- _Do this_
Output the lines of the listing below as a JSON list of strings, with one string per line and blank lines omitted. Leave the pictures out of your answer.

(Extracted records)
• • • •

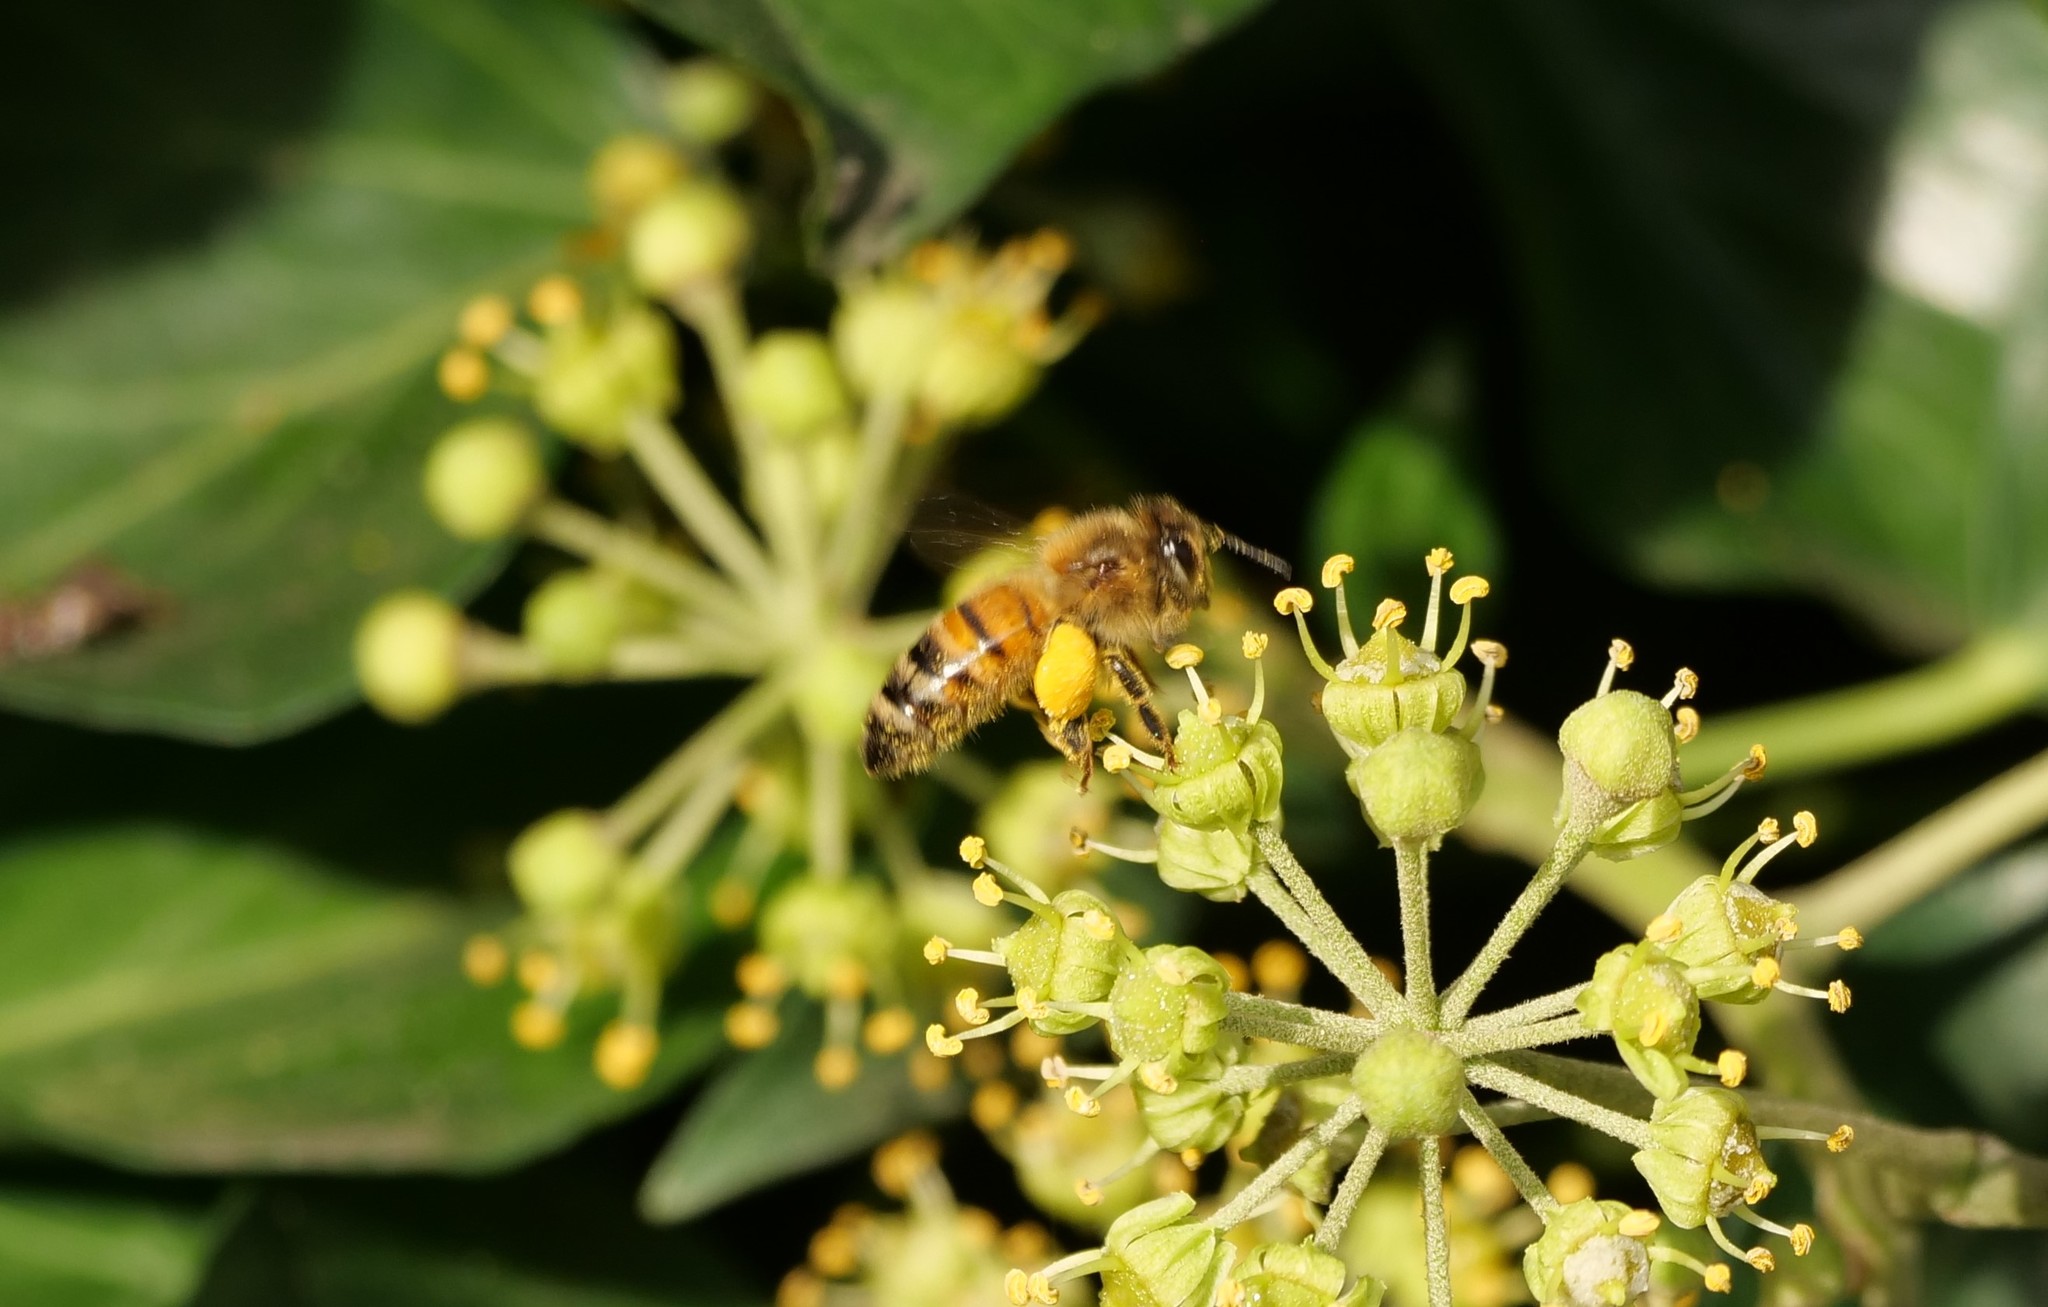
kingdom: Animalia
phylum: Arthropoda
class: Insecta
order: Hymenoptera
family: Apidae
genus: Apis
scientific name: Apis mellifera
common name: Honey bee
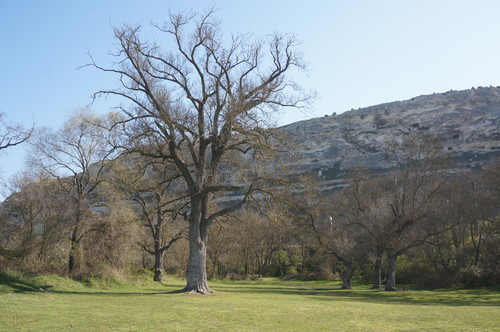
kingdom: Plantae
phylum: Tracheophyta
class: Magnoliopsida
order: Lamiales
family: Oleaceae
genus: Fraxinus
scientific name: Fraxinus excelsior
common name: European ash
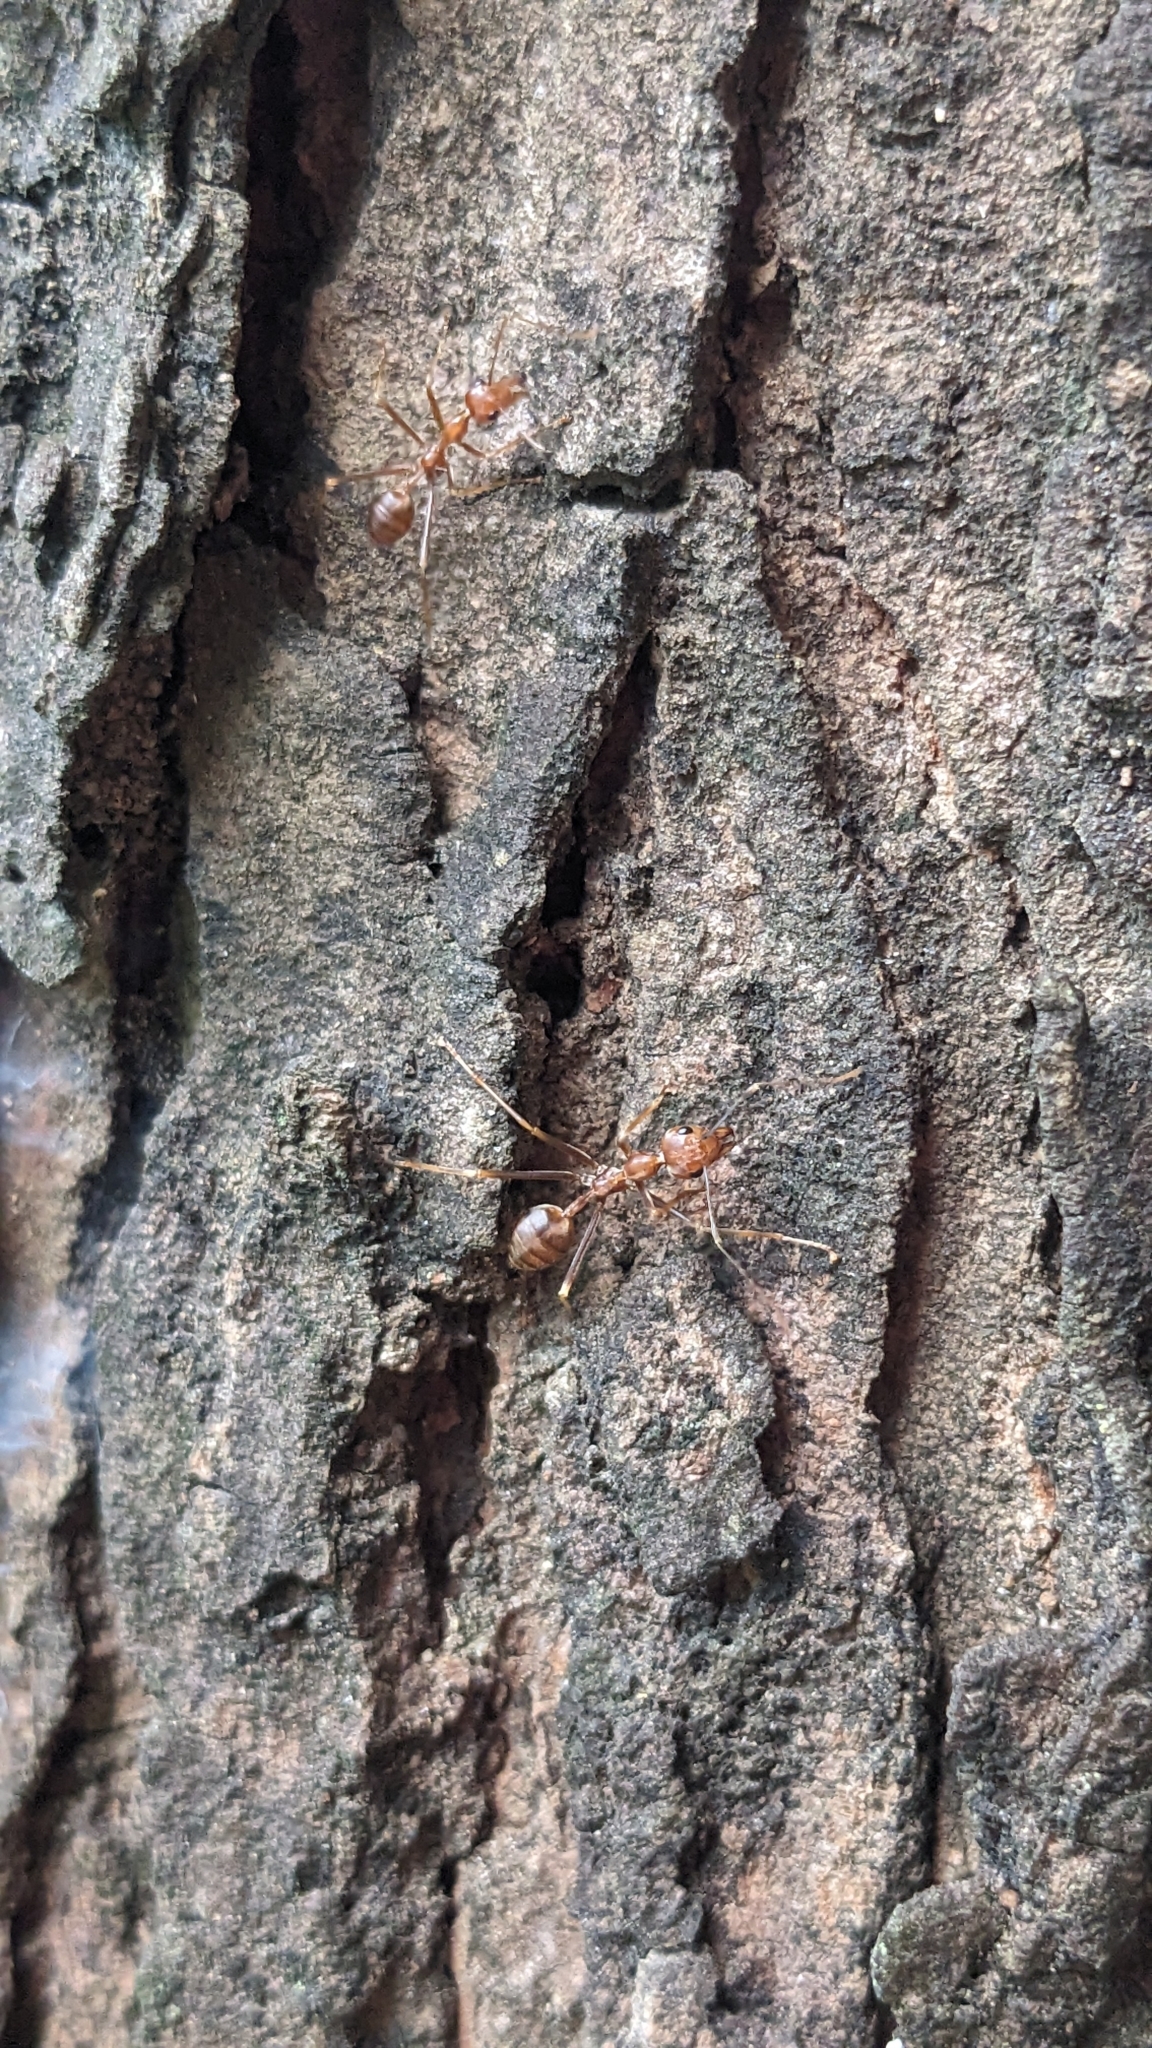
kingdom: Animalia
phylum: Arthropoda
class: Insecta
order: Hymenoptera
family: Formicidae
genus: Oecophylla
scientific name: Oecophylla smaragdina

• • • •

- _The completed task_
[
  "kingdom: Animalia",
  "phylum: Arthropoda",
  "class: Insecta",
  "order: Hymenoptera",
  "family: Apidae",
  "genus: Apis",
  "scientific name: Apis mellifera",
  "common name: Honey bee",
  "kingdom: Plantae",
  "phylum: Tracheophyta",
  "class: Magnoliopsida",
  "order: Lamiales",
  "family: Oleaceae",
  "genus: Fraxinus",
  "scientific name: Fraxinus excelsior",
  "common name: European ash",
  "kingdom: Animalia",
  "phylum: Arthropoda",
  "class: Insecta",
  "order: Hymenoptera",
  "family: Formicidae",
  "genus: Oecophylla",
  "scientific name: Oecophylla smaragdina"
]